The statistics gathered reflect devices that were both lost and stolen, and Apricorn’s EMEA MD, Jon Fielding, described the statistics as concerning, particularly given the departments’ responsibility for vast amounts of sensitive public data.
“Modern day mobile working is designed to support the flexibility and efficiency increasingly required in 21st century roles, but this also means that sensitive data is often stored on mobile and laptop devices,” he said. “If a device that is not secured is lost and ends up in the wrong hands, the repercussions can be hugely detrimental, even more so with GDPR now in full force.”
In addition, the Department for Education and the MoJ both provided some details of their security policies in the event of a device loss or theft.
The Department for Education includes an acceptable use policy that ensure staff take “all reasonable care” of their devices and offer guidelines on reporting if lost or stolen. The MoJ said it encrypts all its laptops and USB drives, and stores individual data in the cloud. It remotely blocks or disables any lost or stolen device to minimise the risk of a data leak.
“Knowing that these government departments have policies in place to protect sensitive data is somewhat reassuring, however, they need to be doing a lot more to avoid the risk of a data breach resulting from these lost devices,” said Fielding.
“Corporately approved, hardware encrypted storage devices should be provided as standard.
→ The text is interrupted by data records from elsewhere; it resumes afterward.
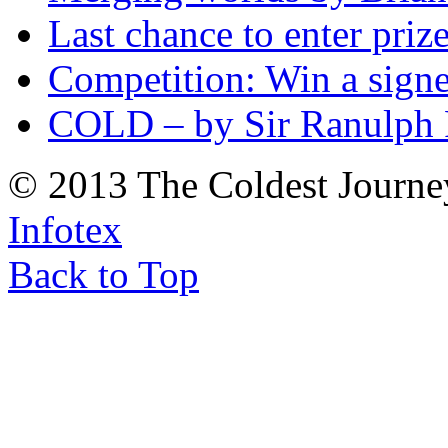
Last chance to enter priz
Competition: Win a sign
COLD – by Sir Ranulph 
© 2013 The Coldest Journe
Infotex
Back to Top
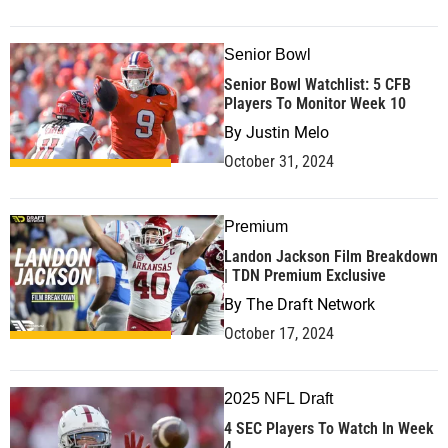
Senior Bowl
Senior Bowl Watchlist: 5 CFB
Players To Monitor Week 10
By
Justin Melo
October 31, 2024
Premium
Landon Jackson Film Breakdown
| TDN Premium Exclusive
By
The Draft Network
October 17, 2024
2025 NFL Draft
4 SEC Players To Watch In Week
4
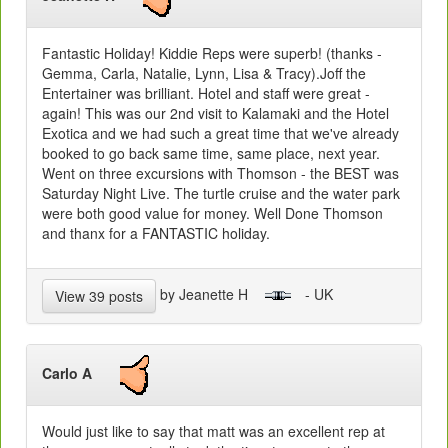
Fantastic Holiday! Kiddie Reps were superb! (thanks -
Gemma, Carla, Natalie, Lynn, Lisa & Tracy).Joff the
Entertainer was brilliant. Hotel and staff were great -
again! This was our 2nd visit to Kalamaki and the Hotel
Exotica and we had such a great time that we've already
booked to go back same time, same place, next year.
Went on three excursions with Thomson - the BEST was
Saturday Night Live. The turtle cruise and the water park
were both good value for money. Well Done Thomson
and thanx for a FANTASTIC holiday.
by Jeanette H
- UK
View 39 posts
Carlo A
Would just like to say that matt was an excellent rep at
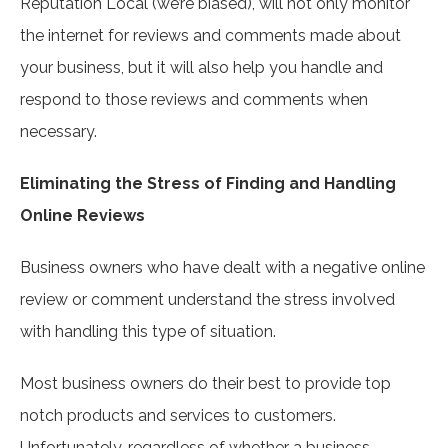
Reputation Local (we’re biased), will not only monitor
the internet for reviews and comments made about
your business, but it will also help you handle and
respond to those reviews and comments when
necessary.
Eliminating the Stress of Finding and Handling
Online Reviews
Business owners who have dealt with a negative online
review or comment understand the stress involved
with handling this type of situation.
Most business owners do their best to provide top
notch products and services to customers.
Unfortunately, regardless of whether a business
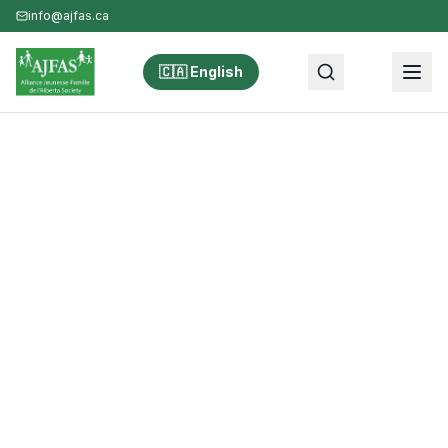
info@ajfas.ca
🇨🇦 English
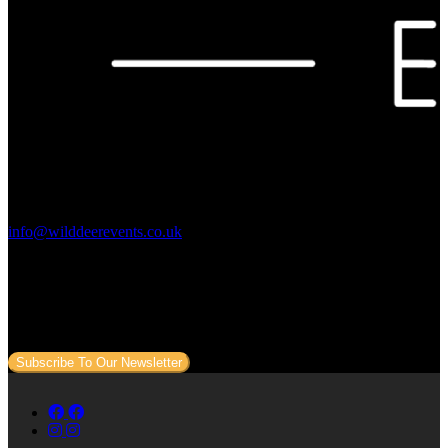
Contact Us:
info@wilddeerevents.co.uk
Subscribe to our newsletter
Sign up to our newsletter to get all our event news and dates direct
to your email.
Subscribe To Our Newsletter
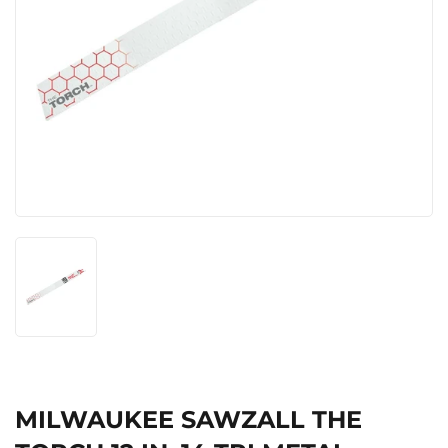
MILWAUKEE SAWZALL THE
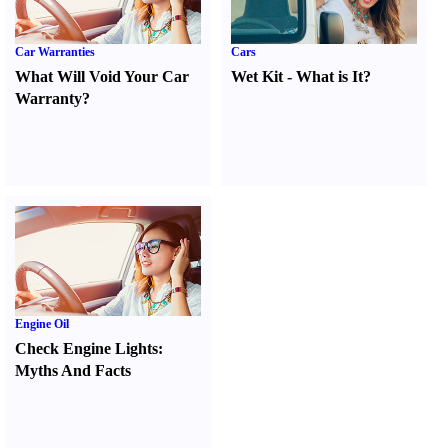
Car Warranties
Cars
What Will Void Your Car
Wet Kit
-
What is It
?
Warranty
?
Engine Oil
Check Engine Lights
:
Myths And Facts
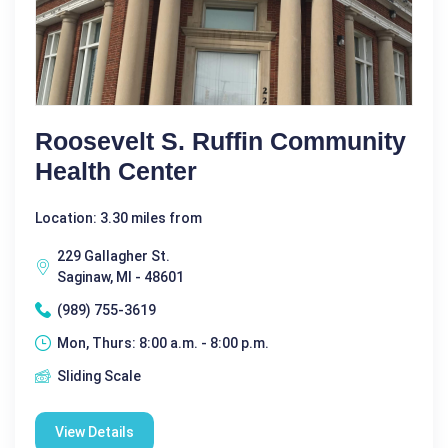
Roosevelt S. Ruffin Community
Health Center
Location: 3.30 miles from
229 Gallagher St.
Saginaw, MI - 48601
(989) 755-3619
Mon, Thurs: 8:00 a.m. - 8:00 p.m.
Sliding Scale
View Details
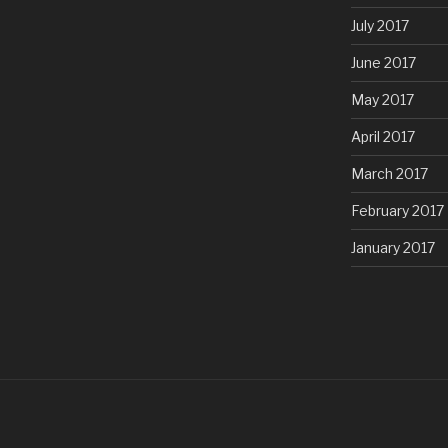
July 2017
June 2017
May 2017
April 2017
March 2017
February 2017
January 2017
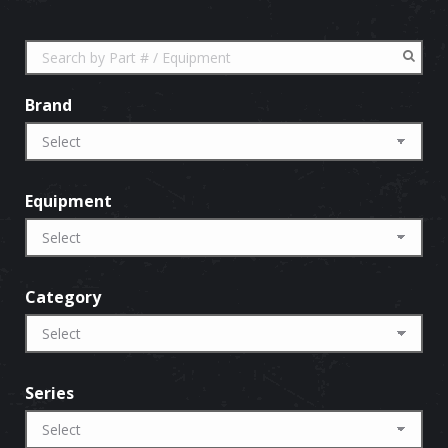
Brand
Equipment
Category
Series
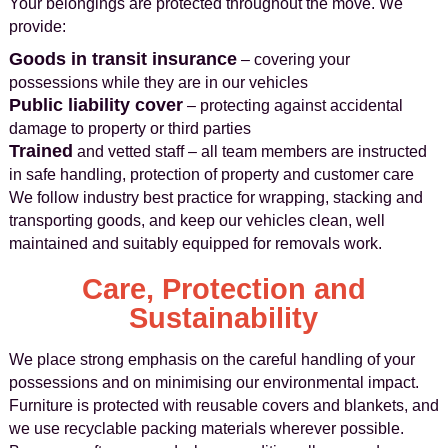
Your belongings are protected throughout the move. We
provide:
Goods in transit insurance
– covering your
possessions while they are in our vehicles
Public liability cover
– protecting against accidental
damage to property or third parties
Trained
and vetted staff – all team members are instructed
in safe handling, protection of property and customer care
We follow industry best practice for wrapping, stacking and
transporting goods, and keep our vehicles clean, well
maintained and suitably equipped for removals work.
Care, Protection and
Sustainability
We place strong emphasis on the careful handling of your
possessions and on minimising our environmental impact.
Furniture is protected with reusable covers and blankets, and
we use recyclable packing materials wherever possible.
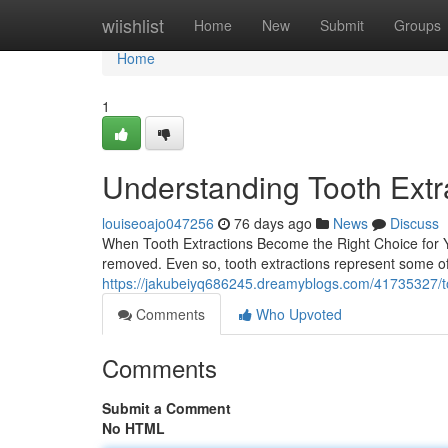
Home
wiishlist
Home
New
Submit
Groups
Home
1
Understanding Tooth Extr
louiseoajo047256
76 days ago
News
Discuss
When Tooth Extractions Become the Right Choice for Yo
removed. Even so, tooth extractions represent some o
https://jakubeiyq686245.dreamyblogs.com/41735327/too
Comments
Who Upvoted
Comments
Submit a Comment
No HTML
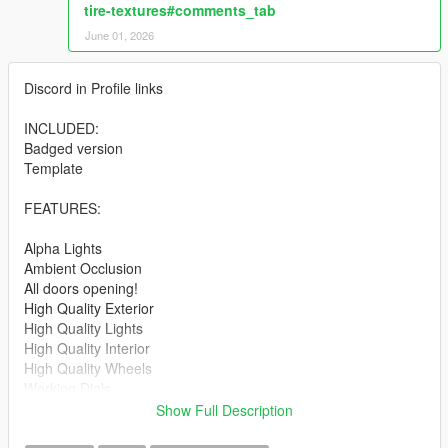
tire-textures#comments_tab
June 01, 2026
Discord in Profile links
INCLUDED:
Badged version
Template
FEATURES:
Alpha Lights
Ambient Occlusion
All doors opening!
High Quality Exterior
High Quality Lights
High Quality Interior
High Quality Wheels
Working Dials
Hands on Steering Wheel
Show Full Description
Breakable windows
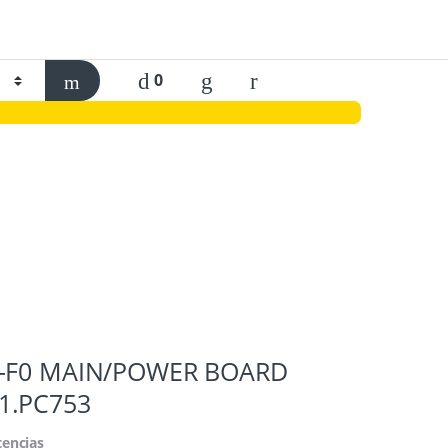
0
H-F0 MAIN/POWER BOARD
1.PC753
tencias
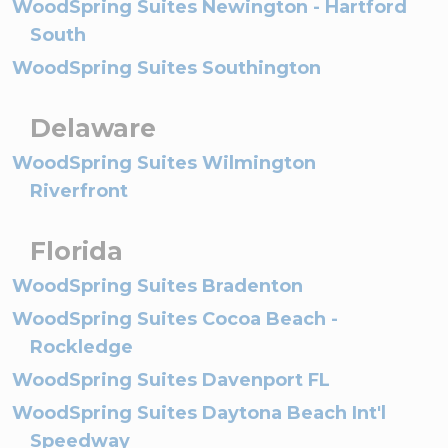
WoodSpring Suites Newington - Hartford
South
WoodSpring Suites Southington
Delaware
WoodSpring Suites Wilmington
Riverfront
Florida
WoodSpring Suites Bradenton
WoodSpring Suites Cocoa Beach -
Rockledge
WoodSpring Suites Davenport FL
WoodSpring Suites Daytona Beach Int'l
Speedway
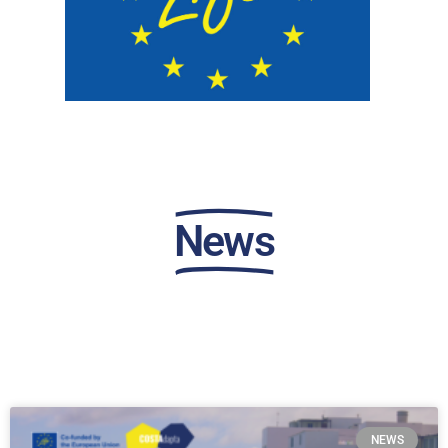
News
NEWS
These should be whitelisted on the IT infrastructure, blocking access to all non-approved media. Should a device then go missing the data cannot be accessed or used inappropriately,” he said.
Two of the bodies approached declined to provide information. Both the MoD and NHS England said that to research and deliver answers to the requests would exceed both the cost and time thresholds above which FoI requests do not need to be honoured.